Translating these traditional classroom experiences into an online environment isn’t an easy task, but the strategic use of the content studio’s technology helps keep learning fun and engaging. “Technology in general has the ability to bring the remote audience closer to the content,” Provost said. “It’s going to enable instructors to communicate in a more visual way… It brings you closer to both the instruction and the content.”
The University of Alabama has prioritized maintaining the quality of UA Online and the content production facility, which is key to its long-term success, Guenther added. Other institutions looking to improve online course quality should understand that a facility like this requires a real commitment from its parent institution.
“You’ve got to give [the facility] those resources it has to have if you really want to do it right,” Guenther said. “There needs to be a commitment to not only build a studio but maintain it and keep it on the cutting edge for the future. We’ve been fortunate to have that. I think there’s an understanding of how important it is to our courses and our program being at a high level.”

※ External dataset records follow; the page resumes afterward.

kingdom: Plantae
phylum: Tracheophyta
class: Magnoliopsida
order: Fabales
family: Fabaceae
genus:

Maintaining the facility’s highly modern nature requires not only a financial commitment but a creative one too. Parent institutions and facilities teams should furnish their content studios with an eye on what’s next, enabling them to meet future needs with equipment that can facilitate multiple modes of learning.
“Don’t be afraid to be creative,” Laska urged. “Stay on top of the trends. Relate on that level, because students are very savvy, and you have to be flexible and ready to change.”